4.3. Simple Descriptive Statistics and Inference

EQ-5D values can be presented in much the same way as EQ VAS data. Since the valuation methods underlying the values are meant to provide a scale with cardinal properties, for exploratory data analysis you can present a measure of central tendency (e.g. a mean or median), a spread (i.e. a measure of dispersion such as the standard deviation) and a shape (e.g. skewness, mode, or kurtosis). If the data is skewed, as is often the case with EQ-5D value data for general populations or mildly diseased patients, the median value could be used as measure of central tendency. As measure of dispersion one can also add minimums, maximums, and the inter quartile range (IQR) which is the difference between the 75th and 25th percentiles. If you are interested in the precision of the mean, you can use the standard error of the mean and a 95% confidence interval. Similar to EQ VAS data, a t-test can be used for comparing differences between means of different populations (or the same population over time). When you want to compare more than 2 groups, an Analysis of variance (ANOVA) can be used. The following tables and figures contain 2 examples of how to present EQ-5D value results. Table4.2 and Fig.4.2 present the results from a study where the effect of a treatment on health status is investigated (the tables and figures are based on hypothetical data and for illustration purposes only).

Table4.3 and Fig.4.3 show results for a patient population and 3 sub-groups.

Below there are two more examples on how to report descriptive statistics for EQ-5D values. Table4.4 shows a comprehensive overview of EQ-5D-3L population norm values for the United States (US), stratified by age and sex and also including total values. The precision of the estimate of the mean is indicated by the standard error. The median (50th percentile) is included, being relevant in general population samples that tend to be skewed towards full health, and a measure of dispersion is represented by the interquartile range (75th percentile–25th percentile).

An illustrative way to present longitudinal values from different populations is shown in Fig.4.4 by a scatter plot for the experimental and comparator arms in an intervention design. One can simply track the value means for both patient groups over time, indicating the new treatment causes a more severe drop in health initially but also displays a quicker recovery and finally leads to a higher level of health than the comparator treatment.

It is important to note that EQ-5D values are often not symmetrically distributed, and tend to be divided into multiple groups (clusters), which might mean that standard statistics such as means and standard deviations are harder to interpret. This will be discussed in more detail in Sects.4.4 and 4.6.

EQ-5D values are often used to calculate QALYs, for use in CUA. Although QALYs are commonly used in an evaluative context, for example when comparing two or more health programmes. An example is shown here to calculate QALYs for descriptive purposes, e.g. for a single individual. In the standard QALY model, values are simply multiplied by the time period for the corresponding health state, and when different health states occur over time, these are added, as shown in Fig.4.5, where two health states in suboptimal health occur with values (‘utilities’) of 0.4 and 0.8 after which health gradually improves after the initial event.

Stored data –

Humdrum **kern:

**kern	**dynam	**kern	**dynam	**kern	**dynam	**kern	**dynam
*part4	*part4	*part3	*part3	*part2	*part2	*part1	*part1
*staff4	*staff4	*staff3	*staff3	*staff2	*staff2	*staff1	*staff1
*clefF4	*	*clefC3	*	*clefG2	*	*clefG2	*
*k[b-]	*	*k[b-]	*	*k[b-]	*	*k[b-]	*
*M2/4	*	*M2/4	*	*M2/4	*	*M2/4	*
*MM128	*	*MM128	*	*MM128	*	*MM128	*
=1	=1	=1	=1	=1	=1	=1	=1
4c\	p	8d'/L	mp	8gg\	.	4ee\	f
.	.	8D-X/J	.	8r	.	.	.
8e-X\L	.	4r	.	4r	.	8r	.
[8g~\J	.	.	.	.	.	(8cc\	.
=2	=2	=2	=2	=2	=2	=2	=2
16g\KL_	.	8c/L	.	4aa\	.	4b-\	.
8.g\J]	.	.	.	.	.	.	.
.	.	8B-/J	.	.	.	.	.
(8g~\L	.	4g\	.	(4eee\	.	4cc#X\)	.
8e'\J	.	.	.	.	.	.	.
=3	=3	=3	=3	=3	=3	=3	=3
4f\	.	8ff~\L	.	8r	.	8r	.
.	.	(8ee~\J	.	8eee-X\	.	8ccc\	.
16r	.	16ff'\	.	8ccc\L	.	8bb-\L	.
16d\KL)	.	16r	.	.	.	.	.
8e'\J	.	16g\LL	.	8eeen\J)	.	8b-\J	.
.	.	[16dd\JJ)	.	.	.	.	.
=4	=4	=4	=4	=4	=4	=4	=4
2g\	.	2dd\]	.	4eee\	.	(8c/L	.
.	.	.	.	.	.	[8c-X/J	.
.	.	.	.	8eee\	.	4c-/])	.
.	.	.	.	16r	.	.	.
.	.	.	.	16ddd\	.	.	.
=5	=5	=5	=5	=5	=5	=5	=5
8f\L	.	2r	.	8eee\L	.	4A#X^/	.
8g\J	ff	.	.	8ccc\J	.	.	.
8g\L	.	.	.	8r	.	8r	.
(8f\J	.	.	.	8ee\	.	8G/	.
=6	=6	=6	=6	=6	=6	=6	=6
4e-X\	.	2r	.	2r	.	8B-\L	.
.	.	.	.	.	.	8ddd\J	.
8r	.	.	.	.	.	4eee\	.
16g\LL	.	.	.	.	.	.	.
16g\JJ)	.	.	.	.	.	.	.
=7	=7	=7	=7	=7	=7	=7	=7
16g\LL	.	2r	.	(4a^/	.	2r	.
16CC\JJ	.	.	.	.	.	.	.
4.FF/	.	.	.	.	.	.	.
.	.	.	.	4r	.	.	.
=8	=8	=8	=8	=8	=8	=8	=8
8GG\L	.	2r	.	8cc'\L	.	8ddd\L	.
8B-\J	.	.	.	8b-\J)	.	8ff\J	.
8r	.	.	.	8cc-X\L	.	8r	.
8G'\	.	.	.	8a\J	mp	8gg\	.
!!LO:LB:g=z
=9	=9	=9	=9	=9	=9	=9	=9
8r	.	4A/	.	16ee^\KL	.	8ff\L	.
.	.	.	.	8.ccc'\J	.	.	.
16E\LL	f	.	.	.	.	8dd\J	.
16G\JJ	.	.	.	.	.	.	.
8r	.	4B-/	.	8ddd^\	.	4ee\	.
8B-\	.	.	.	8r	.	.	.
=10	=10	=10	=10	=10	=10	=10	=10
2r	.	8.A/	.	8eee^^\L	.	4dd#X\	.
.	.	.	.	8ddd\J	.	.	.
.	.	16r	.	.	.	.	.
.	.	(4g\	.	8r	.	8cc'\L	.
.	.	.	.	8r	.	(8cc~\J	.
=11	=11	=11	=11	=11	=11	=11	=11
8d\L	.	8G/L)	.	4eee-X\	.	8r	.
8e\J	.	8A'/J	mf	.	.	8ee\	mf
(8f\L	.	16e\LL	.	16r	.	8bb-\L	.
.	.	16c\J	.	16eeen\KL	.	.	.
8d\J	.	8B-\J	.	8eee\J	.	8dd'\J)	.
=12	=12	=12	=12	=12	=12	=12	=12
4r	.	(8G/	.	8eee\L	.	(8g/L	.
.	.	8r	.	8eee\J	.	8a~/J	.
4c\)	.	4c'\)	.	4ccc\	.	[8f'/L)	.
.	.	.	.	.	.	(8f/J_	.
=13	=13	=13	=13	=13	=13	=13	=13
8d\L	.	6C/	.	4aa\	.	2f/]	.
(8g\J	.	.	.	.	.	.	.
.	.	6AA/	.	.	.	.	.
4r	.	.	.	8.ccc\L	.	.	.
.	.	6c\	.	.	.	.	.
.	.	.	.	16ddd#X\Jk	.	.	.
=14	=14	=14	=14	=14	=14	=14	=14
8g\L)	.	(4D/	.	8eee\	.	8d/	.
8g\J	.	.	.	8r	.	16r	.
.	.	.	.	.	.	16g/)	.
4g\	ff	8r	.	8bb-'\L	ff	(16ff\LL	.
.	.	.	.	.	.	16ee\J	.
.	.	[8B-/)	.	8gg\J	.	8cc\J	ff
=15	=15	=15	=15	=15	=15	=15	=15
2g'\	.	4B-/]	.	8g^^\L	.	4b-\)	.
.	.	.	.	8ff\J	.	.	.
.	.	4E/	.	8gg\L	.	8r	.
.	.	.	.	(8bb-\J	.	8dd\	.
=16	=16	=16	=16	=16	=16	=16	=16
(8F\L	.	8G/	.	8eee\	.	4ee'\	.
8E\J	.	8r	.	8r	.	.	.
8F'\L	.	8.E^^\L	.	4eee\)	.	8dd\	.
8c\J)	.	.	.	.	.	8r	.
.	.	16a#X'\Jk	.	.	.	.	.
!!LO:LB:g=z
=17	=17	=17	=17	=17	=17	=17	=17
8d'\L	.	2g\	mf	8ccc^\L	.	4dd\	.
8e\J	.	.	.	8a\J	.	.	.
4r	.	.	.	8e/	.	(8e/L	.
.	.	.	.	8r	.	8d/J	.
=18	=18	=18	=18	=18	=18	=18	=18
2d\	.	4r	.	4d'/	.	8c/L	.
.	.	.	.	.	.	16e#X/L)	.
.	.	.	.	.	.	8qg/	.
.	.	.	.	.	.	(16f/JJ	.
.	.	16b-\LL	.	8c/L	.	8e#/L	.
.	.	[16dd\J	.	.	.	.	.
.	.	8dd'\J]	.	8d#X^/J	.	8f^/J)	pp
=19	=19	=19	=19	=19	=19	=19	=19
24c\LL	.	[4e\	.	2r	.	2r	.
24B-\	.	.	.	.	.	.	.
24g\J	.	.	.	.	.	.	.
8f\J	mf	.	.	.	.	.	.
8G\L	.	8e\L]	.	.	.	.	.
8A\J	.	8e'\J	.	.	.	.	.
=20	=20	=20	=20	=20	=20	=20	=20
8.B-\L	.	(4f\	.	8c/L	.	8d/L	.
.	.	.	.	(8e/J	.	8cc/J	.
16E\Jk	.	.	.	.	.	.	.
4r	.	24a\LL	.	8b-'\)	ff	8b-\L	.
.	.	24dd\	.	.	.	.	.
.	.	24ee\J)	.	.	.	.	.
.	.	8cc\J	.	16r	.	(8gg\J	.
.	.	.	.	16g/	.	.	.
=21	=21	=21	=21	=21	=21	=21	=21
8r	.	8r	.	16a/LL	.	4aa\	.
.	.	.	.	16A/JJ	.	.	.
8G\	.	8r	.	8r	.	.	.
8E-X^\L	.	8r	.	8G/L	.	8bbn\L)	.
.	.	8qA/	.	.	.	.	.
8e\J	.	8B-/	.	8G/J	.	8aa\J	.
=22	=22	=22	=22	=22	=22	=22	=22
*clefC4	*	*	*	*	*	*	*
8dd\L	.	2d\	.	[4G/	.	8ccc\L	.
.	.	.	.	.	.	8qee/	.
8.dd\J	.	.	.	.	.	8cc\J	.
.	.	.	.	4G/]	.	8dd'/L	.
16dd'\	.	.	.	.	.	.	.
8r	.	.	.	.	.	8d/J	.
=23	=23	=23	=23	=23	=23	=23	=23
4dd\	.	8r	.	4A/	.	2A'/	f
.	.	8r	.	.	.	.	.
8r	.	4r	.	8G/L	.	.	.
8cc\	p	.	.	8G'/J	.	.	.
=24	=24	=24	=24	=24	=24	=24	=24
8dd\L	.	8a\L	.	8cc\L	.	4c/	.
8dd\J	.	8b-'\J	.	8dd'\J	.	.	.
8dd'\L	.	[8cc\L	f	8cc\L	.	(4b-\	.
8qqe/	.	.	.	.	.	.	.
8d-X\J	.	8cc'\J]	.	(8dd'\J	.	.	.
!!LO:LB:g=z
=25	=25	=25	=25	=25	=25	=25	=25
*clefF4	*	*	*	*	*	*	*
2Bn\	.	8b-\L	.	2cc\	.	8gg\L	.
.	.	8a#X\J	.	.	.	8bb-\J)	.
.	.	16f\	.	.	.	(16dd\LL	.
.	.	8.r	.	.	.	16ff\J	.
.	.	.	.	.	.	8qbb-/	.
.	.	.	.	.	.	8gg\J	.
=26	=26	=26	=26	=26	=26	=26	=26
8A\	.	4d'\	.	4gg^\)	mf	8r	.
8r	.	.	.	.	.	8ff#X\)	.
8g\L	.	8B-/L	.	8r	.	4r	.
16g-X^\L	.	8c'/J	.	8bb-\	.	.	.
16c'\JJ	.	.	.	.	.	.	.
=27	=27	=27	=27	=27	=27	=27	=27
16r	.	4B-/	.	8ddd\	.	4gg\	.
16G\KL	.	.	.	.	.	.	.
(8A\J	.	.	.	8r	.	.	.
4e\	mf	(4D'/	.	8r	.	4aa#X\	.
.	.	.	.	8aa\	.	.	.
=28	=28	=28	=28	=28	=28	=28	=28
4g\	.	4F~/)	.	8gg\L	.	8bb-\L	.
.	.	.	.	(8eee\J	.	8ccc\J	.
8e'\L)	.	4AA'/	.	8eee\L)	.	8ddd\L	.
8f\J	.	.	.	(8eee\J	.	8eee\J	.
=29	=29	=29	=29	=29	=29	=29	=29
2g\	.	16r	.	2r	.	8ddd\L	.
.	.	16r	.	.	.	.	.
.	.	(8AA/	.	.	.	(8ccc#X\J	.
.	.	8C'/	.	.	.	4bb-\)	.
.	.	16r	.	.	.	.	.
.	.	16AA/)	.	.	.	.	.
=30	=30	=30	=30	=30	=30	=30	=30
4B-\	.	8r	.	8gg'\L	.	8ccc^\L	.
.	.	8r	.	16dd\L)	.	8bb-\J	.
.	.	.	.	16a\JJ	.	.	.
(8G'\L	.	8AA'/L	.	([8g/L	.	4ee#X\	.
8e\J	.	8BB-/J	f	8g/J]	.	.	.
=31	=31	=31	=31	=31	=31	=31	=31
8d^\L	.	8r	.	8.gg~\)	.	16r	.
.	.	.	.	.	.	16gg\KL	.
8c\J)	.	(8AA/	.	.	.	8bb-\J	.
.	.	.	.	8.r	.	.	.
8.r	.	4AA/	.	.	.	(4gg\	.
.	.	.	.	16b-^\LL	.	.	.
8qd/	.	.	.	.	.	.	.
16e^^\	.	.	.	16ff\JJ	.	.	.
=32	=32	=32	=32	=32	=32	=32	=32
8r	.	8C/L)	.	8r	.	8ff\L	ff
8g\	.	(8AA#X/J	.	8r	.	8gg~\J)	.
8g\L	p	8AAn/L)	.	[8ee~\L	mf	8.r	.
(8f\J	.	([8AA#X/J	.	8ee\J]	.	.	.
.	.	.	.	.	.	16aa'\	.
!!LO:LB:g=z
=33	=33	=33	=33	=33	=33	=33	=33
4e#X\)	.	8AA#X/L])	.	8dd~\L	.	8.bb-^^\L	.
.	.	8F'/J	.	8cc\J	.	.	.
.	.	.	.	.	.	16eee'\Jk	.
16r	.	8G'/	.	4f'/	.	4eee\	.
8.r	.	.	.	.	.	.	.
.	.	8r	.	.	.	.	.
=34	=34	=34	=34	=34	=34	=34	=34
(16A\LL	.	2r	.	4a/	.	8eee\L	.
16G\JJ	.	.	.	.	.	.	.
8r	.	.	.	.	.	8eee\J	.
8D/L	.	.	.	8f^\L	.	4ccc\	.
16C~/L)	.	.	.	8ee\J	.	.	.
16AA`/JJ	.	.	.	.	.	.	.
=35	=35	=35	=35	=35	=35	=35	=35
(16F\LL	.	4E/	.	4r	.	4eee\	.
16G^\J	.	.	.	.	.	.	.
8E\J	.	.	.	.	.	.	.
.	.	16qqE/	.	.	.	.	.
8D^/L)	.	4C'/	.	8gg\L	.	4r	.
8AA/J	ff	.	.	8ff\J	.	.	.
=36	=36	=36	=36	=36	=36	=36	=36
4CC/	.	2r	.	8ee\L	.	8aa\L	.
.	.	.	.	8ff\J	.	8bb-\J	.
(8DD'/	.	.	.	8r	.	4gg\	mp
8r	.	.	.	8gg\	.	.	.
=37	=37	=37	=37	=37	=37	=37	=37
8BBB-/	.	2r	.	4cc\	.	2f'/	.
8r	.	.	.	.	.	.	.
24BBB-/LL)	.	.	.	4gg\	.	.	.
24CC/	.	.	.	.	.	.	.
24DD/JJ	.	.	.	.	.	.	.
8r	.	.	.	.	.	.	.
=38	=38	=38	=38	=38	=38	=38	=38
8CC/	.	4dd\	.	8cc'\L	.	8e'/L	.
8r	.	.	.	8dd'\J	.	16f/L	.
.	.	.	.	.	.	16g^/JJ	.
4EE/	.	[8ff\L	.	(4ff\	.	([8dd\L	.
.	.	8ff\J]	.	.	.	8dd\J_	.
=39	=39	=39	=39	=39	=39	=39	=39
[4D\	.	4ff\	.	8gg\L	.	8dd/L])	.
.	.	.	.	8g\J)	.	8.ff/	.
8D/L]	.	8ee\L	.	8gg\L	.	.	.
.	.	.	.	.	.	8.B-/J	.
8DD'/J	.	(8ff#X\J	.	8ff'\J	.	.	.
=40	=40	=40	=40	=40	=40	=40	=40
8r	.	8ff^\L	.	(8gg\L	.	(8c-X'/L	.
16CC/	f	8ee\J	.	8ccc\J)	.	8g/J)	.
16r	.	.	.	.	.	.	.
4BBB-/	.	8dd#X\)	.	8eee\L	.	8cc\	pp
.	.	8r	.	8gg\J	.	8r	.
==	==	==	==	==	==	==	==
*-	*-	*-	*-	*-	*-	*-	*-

Apply what you read –
• a. Translate this sentence from the passage on EQ-5D values into French: "When you want to compare more than 2 groups, an Analysis of variance (ANOVA) can be used."
• b. Write the next part of the passage on EQ-5D values, beginning after its final sentence.
The data are separate material and do not belong to the passage on EQ-5D values.

Responses per task –
• a. Lorsque vous souhaitez comparer plus de 2 groupes, une analyse de variance (ANOVA) peut être utilisée.

• b.
4.4. Examining the Distribution of the EQ-5D Values

Examining EQ-5D value distributions can be done in a graphical as well as in a numerical manner. First, we present graphical ways of exploring distributions. Distributions of EQ-5D values often show gaps and spikes or clusters of observations in certain parts of the scale. At the upper part of the scale there is often a gap which can be quite substantial, especially in EQ-5D-3L value distributions. This gap is caused by the ceiling often present in EQ-5D data and the intercept in the value function. In general population samples, but also in mildly or moderately diseased samples, often a relatively large proportion of respondents score no problems on all five dimensions: the ceiling. A large ceiling will result in a skewed distribution. For many value sets, there is a relatively large constant (or intercept) in the value set, leading to a gap between full health and the second-best health state. In distributional terms this may result in at least two clusters in the distribution. Apart from this “upper gap”, more gaps may appear in EQ-5D value distributions. Parkin et al. (2016) demonstrated that two or three clusters often occur in value distributions for EQ-5D-3L. The left panel in Fig.4.6 shows an example with 3 clusters caused by the ceiling and the intercept (the upper gap) and a low and high cluster which are caused by differences between levels 2 and 3 value decrements being greater than those between levels 1 and 2, and also because of the so-called N3 term⁴ used in the many EQ-5D-3L value sets, as shown by Parkin et al. The right panel in Fig.4.6 shows a distribution of EQ-5D-5L in the same patient group, resulting in a much smoother distribution. Note that these data were derived from a single patient sample:these respondents scored both the EQ-5D-3L and EQ-5D-5L descriptive systems, and subsequently the corresponding value sets (UK for EQ-5D-3L and English for EQ-5D-5L) were applied to the health profile data.

There are several differences between value sets across countries, but overall it was shown that EQ-5D-5L distributions resulted in smoother and more natural looking distributions than EQ-5D-3L (Janssen et al. 2018). Interestingly, an exception occurred for an EQ-5D-5L value set including a model term similar to N3. Here again three clusters appear in the distribution, as depicted in Fig.4.7.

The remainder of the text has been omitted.